Die meisten Walexperten kritisieren die Aktion und empfehlen, den geschwächten Wal sterben zu lassen, da das Hantieren am Tier, Lärm von Schiffen und der lange Transport für ihn eine Qual darstellen könnten. Trotzdem ist das Ziel des privaten Rettungsteams klar: Sie möchten Timmy bis zum Wochenende nahe Skagen freilassen, nach einem vorgesehenen Medizincheck.
Drei Szenarien sind danach denkbar. Der optimistische Ausgang wäre, dass Timmy sich von den Strapazen erholt und ein normales Leben als Buckelwal führt, einschließlich Wanderungen zum Polargebiet zur Nahrungssuche im Sommer und Paarungsbemühungen im äquatorialen Wasser im Winter. Die Biologin Anja Gallus vom Deutschen Meeresmuseum in Stralsund hält dies jedoch für unwahrscheinlich.
Es besteht auch die Möglichkeit, dass Timmy den Stress des Transports nicht übersteht und wie andere Meeressäuger während Rettungsversuchen verstirbt. Der Lärm der Schiffe im Lastkahn könnte besonders belastend sein. Überlebt er diese Phase, bleibt seine Fähigkeit zur Mobilität eine weitere Herausforderung, vergleichbar mit einem Menschen, der nach langer Bettlägerigkeit wieder zu Kräften kommen muss.

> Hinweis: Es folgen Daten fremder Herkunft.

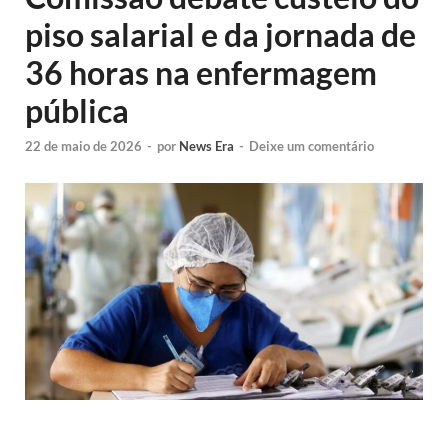
piso salarial e da jornada de
36 horas na enfermagem
pública
22 de maio de 2026
-
por
News Era
-
Deixe um comentário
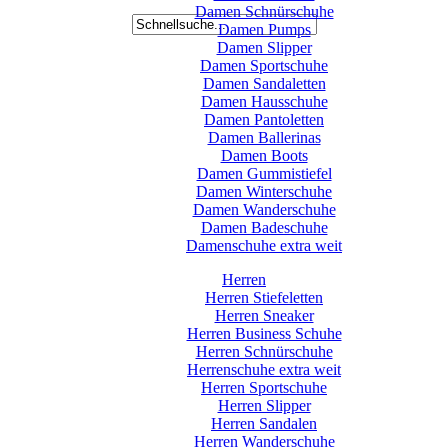
Damen Schnürschuhe
Damen Pumps
Damen Slipper
Damen Sportschuhe
Damen Sandaletten
Damen Hausschuhe
Damen Pantoletten
Damen Ballerinas
Damen Boots
Damen Gummistiefel
Damen Winterschuhe
Damen Wanderschuhe
Damen Badeschuhe
Damenschuhe extra weit
Herren
Herren Stiefeletten
Herren Sneaker
Herren Business Schuhe
Herren Schnürschuhe
Herrenschuhe extra weit
Herren Sportschuhe
Herren Slipper
Herren Sandalen
Herren Wanderschuhe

Der Wal hatte schon vor dem Transport Probleme: Er strandete seit März immer wieder und könnte durch Krankheit oder Verletzung geschwächt sein. Anja Gallus warnt, dass er untertauchen und das Bewusstsein verlieren könnte, falls er nicht an die Wasseroberfläche zurückkehrt.

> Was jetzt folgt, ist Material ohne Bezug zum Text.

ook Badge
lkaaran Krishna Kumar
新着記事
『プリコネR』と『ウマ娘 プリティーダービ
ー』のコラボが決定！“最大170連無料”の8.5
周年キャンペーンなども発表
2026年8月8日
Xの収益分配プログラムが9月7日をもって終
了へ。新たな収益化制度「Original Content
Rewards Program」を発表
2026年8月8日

Sollte Timmy wider Erwarten überleben, könnte Adrenalin ihm helfen, den kritischen Moment seiner Freilassung zu meistern. Dennoch bleibt seine Zukunft unsicher – möglicherweise wegen Infektionen oder Verletzungen, wie dem Vorhandensein von Netzresten im Rachen.
Wissenschafter forderten daher, Timmy mit einem Peilsender auszustatten, um den Erfolg der Aktion zu messen. Helfer stimmten zu und werden die Daten geheim halten, um eine Menschenansammlung zu verhindern. Gallus betont zudem die Bedeutung einer Obduktion nach dem Tod des Wals, um dessen Gesundheitszustand besser zu verstehen.
Sollte Timmy an der dänischen Küste stranden, würde er dort laut Umweltministerium sterben lassen, da Strandungen als natürliches Phänomen gelten und die Tiere nicht durch menschliches Eingreifen gestört werden sollen. Trotz des Interesses an seiner Rettung mahnt Gallus, das Bewusstsein für Walschutz nicht nachlassen zu lassen: Jährlich sterben 300.000 Wale als Beifang.
Anja Gallus ruft dazu auf, den eigenen Fischkonsum kritisch zu hinterfragen und fordert nachhaltigere Fischereimethoden in der Ostsee, um weitere Todesfälle von Schweinswalen durch Netze zu verhindern. Schutzzonen könnten solche tragischen Ereignisse minimieren.